1
votes

I have a set of multiple choice responses from a survey with 45 questions, and I've placed the correct responses as my first observation in the dataset.

In my DATA step I would like to set values to 0 or 1depending on whether the variable in each observation matches the same variable in the first observation, I want to replace the response letter (A-D) with the 0 or 1 in the dataset, how do I go about doing that comparison?

I'm not doing any grouping, so I believe I can access the first row using First.x, but I'm not sure how to compare that across each variable(answer1-answer45).

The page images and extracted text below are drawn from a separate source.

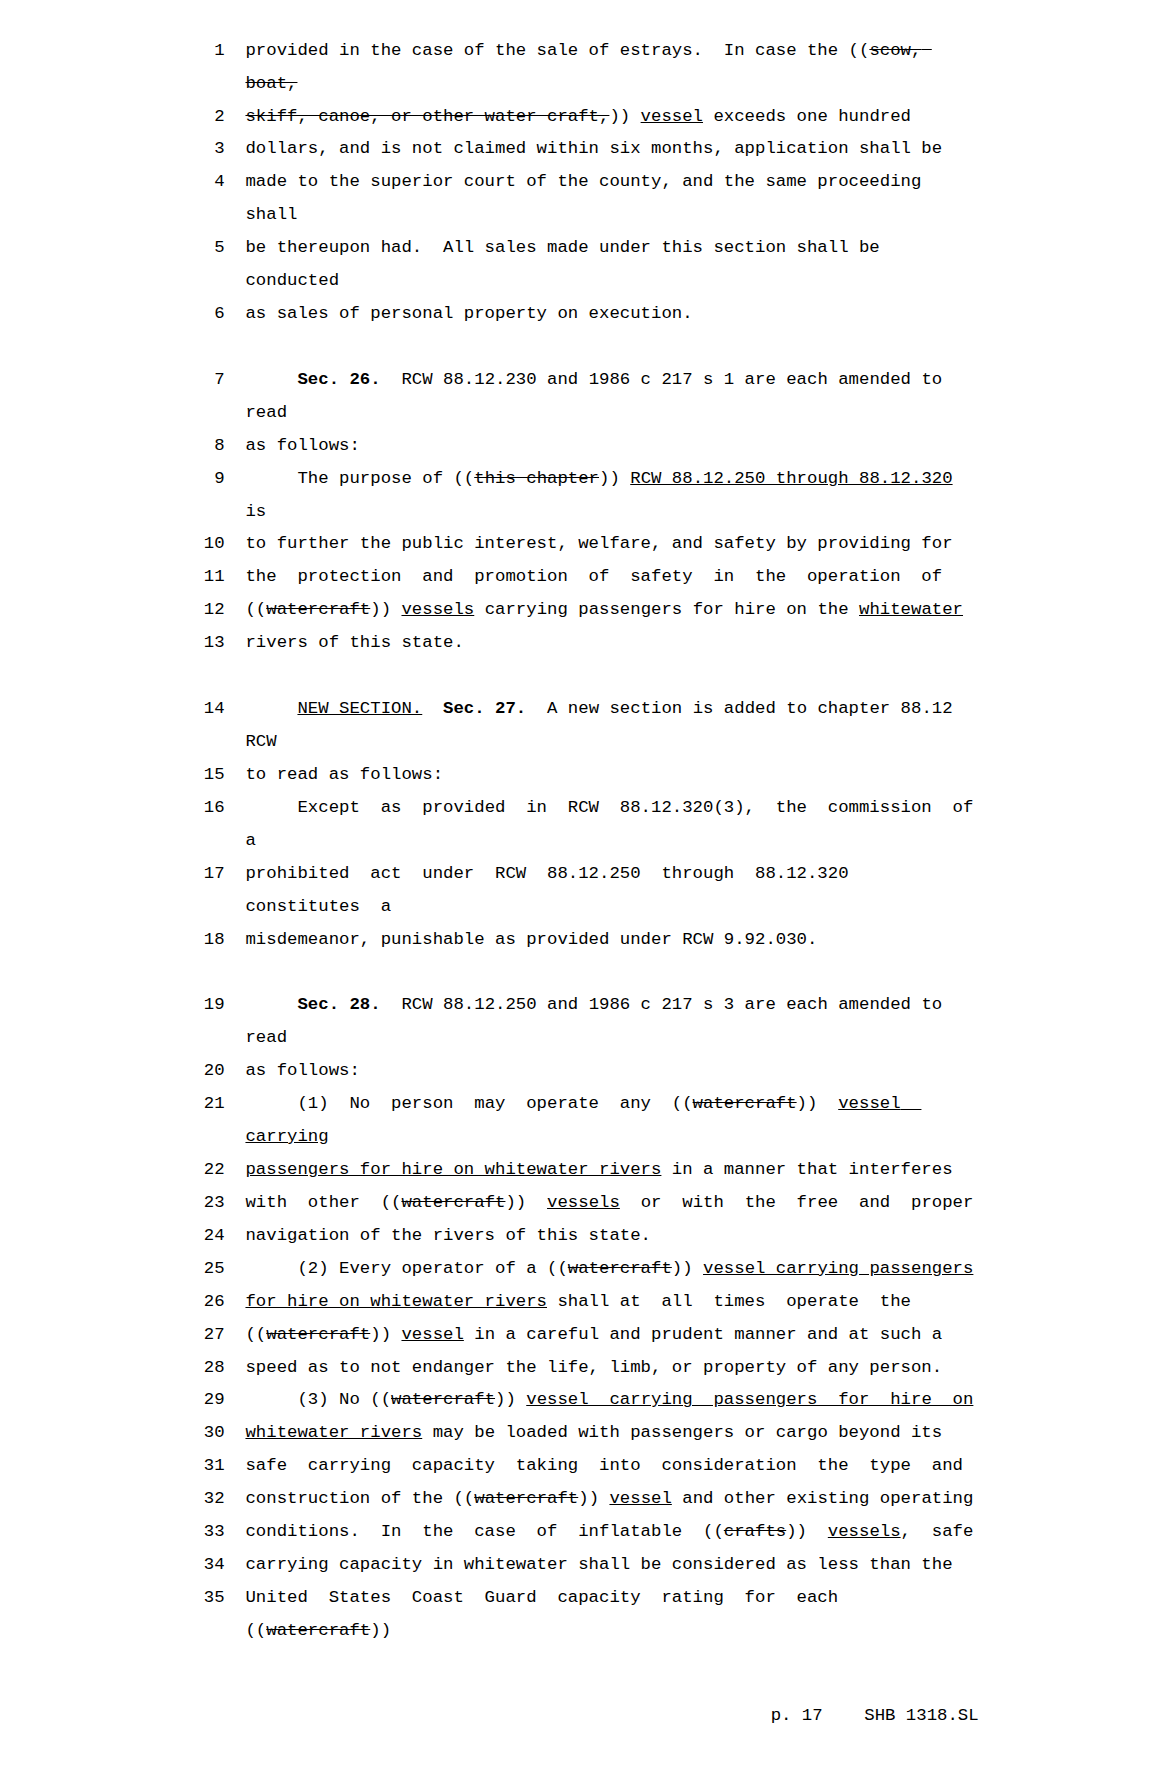1 provided in the case of the sale of estrays. In case the ((scow, boat,
2 skiff, canoe, or other water craft,)) vessel exceeds one hundred
3 dollars, and is not claimed within six months, application shall be
4 made to the superior court of the county, and the same proceeding shall
5 be thereupon had. All sales made under this section shall be conducted
6 as sales of personal property on execution.
7 Sec. 26. RCW 88.12.230 and 1986 c 217 s 1 are each amended to read
8 as follows:
9 The purpose of ((this chapter)) RCW 88.12.250 through 88.12.320 is
10 to further the public interest, welfare, and safety by providing for
11 the protection and promotion of safety in the operation of
12((watercraft)) vessels carrying passengers for hire on the whitewater
13 rivers of this state.
14 NEW SECTION. Sec. 27. A new section is added to chapter 88.12 RCW
15 to read as follows:
16 Except as provided in RCW 88.12.320(3), the commission of a
17 prohibited act under RCW 88.12.250 through 88.12.320 constitutes a
18 misdemeanor, punishable as provided under RCW 9.92.030.
19 Sec. 28. RCW 88.12.250 and 1986 c 217 s 3 are each amended to read
20 as follows:
21 (1) No person may operate any ((watercraft)) vessel carrying
22 passengers for hire on whitewater rivers in a manner that interferes
23 with other ((watercraft)) vessels or with the free and proper
24 navigation of the rivers of this state.
25 (2) Every operator of a ((watercraft)) vessel carrying passengers
26 for hire on whitewater rivers shall at all times operate the
27((watercraft)) vessel in a careful and prudent manner and at such a
28 speed as to not endanger the life, limb, or property of any person.
29 (3) No ((watercraft)) vessel carrying passengers for hire on
30 whitewater rivers may be loaded with passengers or cargo beyond its
31 safe carrying capacity taking into consideration the type and
32 construction of the ((watercraft)) vessel and other existing operating
33 conditions. In the case of inflatable ((crafts)) vessels, safe
34 carrying capacity in whitewater shall be considered as less than the
35 United States Coast Guard capacity rating for each ((watercraft))
p. 17 SHB 1318.SL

| Id  | answer1 | answer2 | ...through answer 45
|:-------------|---------:|
| KEY |      A |        B |    
| 2   |      A |        C |
| 3   |      C |        D |   
| 4   |      A |        B |    
| 5   |      D |        C |  
| 6   |      B |        B |

Should become:

| Id  | answer1 | answer2 | ...through answer 45
|:-------------|---------:|
| KEY |      A |        B |    
| 2   |      1 |        0 |
| 3   |      0 |        0 |   
| 4   |      1 |        1 |    
| 5   |      0 |        0 |  
| 6   |      0 |        1 |

Current code for reading in the data:

DATA TEST(drop=name fill answer0);
   INFILE SCORES DSD firstobs=2;
   length id $4;
   length answer1-answer150 $1;
   INPUT name $ fill id $ (answer0-answer150) ($);
RUN;

Thanks in advance!

2

2 Answers

2
votes

Here's how I might do it. Create a data set to PROC COMPARE the KEY to the observed. Then you have X for not matching key and missing for matched. You can then use PROC TRANSREG to score the 'X.' to 01. PROC TRANSREG also creates macro variables which contain the names of the new variables and the number.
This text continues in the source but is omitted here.